The Patent Landscape & Competitive Pressures

The CRISPR patent landscape remains complex, with ongoing disputes between the Broad Institute, the University of California, Berkeley, and other institutions. While these legal battles continue, CRISPR Therapeutics has established a strong patent portfolio protecting its core gene editing technologies and its specific applications.

The company faces increasing competition from other gene editing companies like Verve Therapeutics and Beam Therapeutics, as well as from traditional pharmaceutical companies developing RNAi therapies. “The gene editing space is becoming increasingly crowded,” notes an analyst. “CRISPR Therapeutics will need to continue innovating and demonstrating clinical success to maintain its competitive edge.”
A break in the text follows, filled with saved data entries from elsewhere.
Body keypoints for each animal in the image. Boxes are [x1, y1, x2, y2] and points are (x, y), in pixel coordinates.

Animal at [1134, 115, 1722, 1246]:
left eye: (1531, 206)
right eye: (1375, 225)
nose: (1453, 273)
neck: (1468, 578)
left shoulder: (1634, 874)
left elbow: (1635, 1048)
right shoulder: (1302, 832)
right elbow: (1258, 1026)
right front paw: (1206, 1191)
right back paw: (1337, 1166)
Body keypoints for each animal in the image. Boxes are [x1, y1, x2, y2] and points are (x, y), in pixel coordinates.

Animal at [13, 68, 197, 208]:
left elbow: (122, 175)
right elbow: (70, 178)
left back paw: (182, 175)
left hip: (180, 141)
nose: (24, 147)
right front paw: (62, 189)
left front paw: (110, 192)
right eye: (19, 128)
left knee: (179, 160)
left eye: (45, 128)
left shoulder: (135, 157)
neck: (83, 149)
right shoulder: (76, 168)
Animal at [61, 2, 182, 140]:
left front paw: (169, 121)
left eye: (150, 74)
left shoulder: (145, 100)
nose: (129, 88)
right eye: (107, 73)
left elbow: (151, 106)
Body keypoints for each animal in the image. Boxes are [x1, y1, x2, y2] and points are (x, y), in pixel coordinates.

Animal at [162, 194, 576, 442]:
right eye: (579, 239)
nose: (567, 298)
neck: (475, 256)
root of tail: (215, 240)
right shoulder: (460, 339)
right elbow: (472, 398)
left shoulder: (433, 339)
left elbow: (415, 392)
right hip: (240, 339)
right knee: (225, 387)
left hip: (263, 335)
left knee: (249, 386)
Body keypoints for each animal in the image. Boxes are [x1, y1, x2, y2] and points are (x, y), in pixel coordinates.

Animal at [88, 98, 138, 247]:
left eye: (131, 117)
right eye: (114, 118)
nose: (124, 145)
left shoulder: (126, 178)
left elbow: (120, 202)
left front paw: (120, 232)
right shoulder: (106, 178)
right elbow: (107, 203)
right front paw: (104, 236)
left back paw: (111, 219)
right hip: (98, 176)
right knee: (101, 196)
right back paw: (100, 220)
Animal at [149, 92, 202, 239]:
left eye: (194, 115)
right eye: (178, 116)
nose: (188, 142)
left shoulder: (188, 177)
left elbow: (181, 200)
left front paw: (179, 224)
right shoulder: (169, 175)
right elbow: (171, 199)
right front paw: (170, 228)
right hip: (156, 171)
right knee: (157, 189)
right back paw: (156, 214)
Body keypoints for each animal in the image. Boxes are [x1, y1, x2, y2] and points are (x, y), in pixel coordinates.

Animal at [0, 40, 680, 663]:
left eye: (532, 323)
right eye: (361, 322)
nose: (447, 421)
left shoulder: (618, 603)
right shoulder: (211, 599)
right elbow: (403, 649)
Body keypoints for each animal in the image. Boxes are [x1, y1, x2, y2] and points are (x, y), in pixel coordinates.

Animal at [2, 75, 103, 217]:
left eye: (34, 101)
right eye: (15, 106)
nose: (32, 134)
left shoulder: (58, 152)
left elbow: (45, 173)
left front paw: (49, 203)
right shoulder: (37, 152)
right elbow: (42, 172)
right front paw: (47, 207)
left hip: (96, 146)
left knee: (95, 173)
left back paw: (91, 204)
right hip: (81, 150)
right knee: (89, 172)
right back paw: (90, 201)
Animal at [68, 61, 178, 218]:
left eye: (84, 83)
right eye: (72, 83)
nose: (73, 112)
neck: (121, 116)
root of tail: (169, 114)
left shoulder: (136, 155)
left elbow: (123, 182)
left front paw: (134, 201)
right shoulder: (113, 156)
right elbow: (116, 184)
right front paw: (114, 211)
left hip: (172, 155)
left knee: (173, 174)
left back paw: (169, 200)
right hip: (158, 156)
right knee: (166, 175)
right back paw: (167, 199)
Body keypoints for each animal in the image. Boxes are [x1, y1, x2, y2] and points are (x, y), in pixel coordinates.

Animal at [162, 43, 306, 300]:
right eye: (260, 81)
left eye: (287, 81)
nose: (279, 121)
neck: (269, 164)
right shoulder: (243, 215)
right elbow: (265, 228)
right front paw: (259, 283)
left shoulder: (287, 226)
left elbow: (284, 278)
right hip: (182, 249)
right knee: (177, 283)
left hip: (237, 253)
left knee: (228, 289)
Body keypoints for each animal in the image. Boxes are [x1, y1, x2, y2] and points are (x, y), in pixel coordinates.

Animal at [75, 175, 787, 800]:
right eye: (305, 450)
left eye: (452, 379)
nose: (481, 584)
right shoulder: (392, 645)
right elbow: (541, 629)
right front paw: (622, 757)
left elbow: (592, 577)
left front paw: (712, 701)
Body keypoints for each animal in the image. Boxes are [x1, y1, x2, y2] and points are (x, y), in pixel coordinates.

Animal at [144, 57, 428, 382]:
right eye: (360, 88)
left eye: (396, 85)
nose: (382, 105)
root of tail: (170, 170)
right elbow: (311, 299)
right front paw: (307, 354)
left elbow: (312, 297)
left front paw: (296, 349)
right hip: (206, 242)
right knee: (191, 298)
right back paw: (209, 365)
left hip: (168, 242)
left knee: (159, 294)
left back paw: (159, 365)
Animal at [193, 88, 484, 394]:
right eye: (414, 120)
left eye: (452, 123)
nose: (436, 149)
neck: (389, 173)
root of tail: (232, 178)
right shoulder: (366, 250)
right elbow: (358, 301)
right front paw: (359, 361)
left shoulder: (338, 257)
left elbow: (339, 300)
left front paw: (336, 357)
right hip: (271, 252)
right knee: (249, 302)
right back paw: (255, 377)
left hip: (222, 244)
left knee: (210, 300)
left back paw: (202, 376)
Looking Ahead: Diversification and Long-Term Growth

CRISPR Therapeutics’ expansion beyond sickle cell disease is a testament to the versatility of its technology platform and the company’s strategic vision. By diversifying its pipeline, the company is reducing its dependence on a single therapy and positioning itself for long-term growth. The combination of gene editing, RNAi therapies, and innovative platforms like SyNTase™ creates a robust and multifaceted pipeline with the potential to address a wide range of unmet medical needs.

“CRISPR Therapeutics is no longer just a gene editing company; it’s becoming a diversified biopharmaceutical company with a broad portfolio of innovative therapies,” concludes a source close to the company. “The next few years will be crucial as the company advances its pipeline and demonstrates the clinical benefits of its transformative technologies.”

While challenges remain, CRISPR Therapeutics is well-positioned to lead the next wave of innovation in genetic medicine and deliver life-changing therapies to patients around the world.